We have been talking as though a loan involved a supplier of money meeting a demander in person and handing over cash. That would be direct finance in its purest form. However, that is not how loans generally work. More commonly, direct financing involves stocks or bonds. 

Bonds

One thing that commonly happens, when the borrower is a firm, is that the lender purchases one or more bonds issued by the borrower. The $10,000 loan discussed earlier might be made through the purchase of 11 bonds, each with a face value, or par value, of $1,000 and a maturity date one year from the date of purchase. Note that the face value is not the purchase price. It is the bond’s value at maturity—the amount paid to the holder at that time. The agreement between buyer and seller that 11 bonds whose par values add up to $11,000 can be purchased for $10,000 a year earlier is, in essence, an agreement that the nominal interest rate will be 10 percent.  

Once a bond is issued, it can be bought and sold on the secondary market, at prices that fluctuate based on current economic conditions. This is in fact where the vast majority of bond purchases take place. Suppose that a person who just paid $10,000 for those bonds decides to unload them the very next day. Meanwhile, in the last 24 hours, news reports have come out that the economy is slowing down and the inflation rate is falling.
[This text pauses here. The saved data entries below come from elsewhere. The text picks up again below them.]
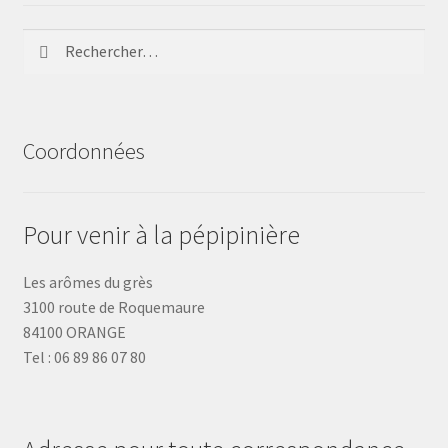
Rechercher :
Coordonnées
Pour venir à la pépipinière
Les arômes du grès
3100 route de Roquemaure
84100 ORANGE
Tel : 06 89 86 07 80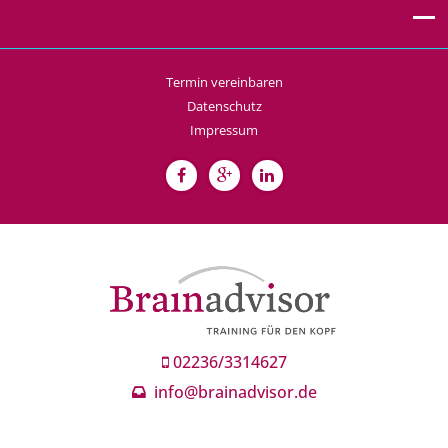
Termin vereinbaren
Datenschutz
Impressum
02236/3314627
info@brainadvisor.de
By the Fisher equation, a lower inflation rate means that the same real interest rate can be achieved with a lower nominal rate. The buyer of those 11 bonds will therefore be willing to pay somewhat more than $10,000 for them. The market price of the bonds will also go up simply with the passage of time. In late December, as the maturity date approaches, the value of the bonds will approach $11,000, since that is how much the holder is guaranteed to receive in a few days. 

One type of bond deserves special mention. Treasury bonds (“T-bonds”) are issued by the U.S. government. In times when the government is spending more than it brings in (which unfortunately is nearly all the time), selling treasury bonds is how the government borrows money to fund ongoing operations. For savers, treasury bonds are considered an extremely safe, conservative investment. They do not earn a high rate of interest, but the chance that the government will fail to honor its obligation when the bond reaches maturity has long been assumed to be negligible. In recent years, concerns about possible default have risen slightly, but T-bonds are still considered safer than almost any other form of saving. 

Stocks

Whereas a bondholder has made a loan to a firm, someone who buys stock in a firm becomes, technically speaking, one of the owners. Together, stocks and bonds are called securities. Like bonds, stocks can in theory be bought directly from the issuing firm but in practice are almost always bought on the secondary market, at prices that change constantly. Unlike a bond, however, a stock has no “anchoring” price at a future maturity date. Stock prices therefore tend to fluctuate much more than bond prices do. The buyer earns a return—interest by another name—by (hopefully) selling the stock at a higher price than it was bought at. (With mature, securely established issuing firms, the holder of a stock may also collect quarterlydividend payments.) The upshot is that although a stock purchase isn’t technically a loan, practically speaking it works like one: the buyer forgoes use of the money for a while, in order to get the money back, plus profit, at a later date. Like a bond, in short, a stock is a way to save. 

Indirect Finance

Small businesses don’t issue bonds or stocks. When they need a loan, they go to a bank and apply for one. On the savers’ side, households that want to save money routinely keep a good deal of it on deposit at a bank. The bank, working with savers on one hand and with borrowing firms on the other, acts as a financial intermediary. Savers deposit money with the bank and earn interest paid by the bank. Firms take out loans from the bank and pay the bank interest. (So do households that need to fund major purchases, such as a house.) The bank makes money by charging higher interest rates on the loans than it is paying its depositors. This arrangement is called indirect finance, because the supplier of the money being lent and the demander borrowing it never deal with each other directly.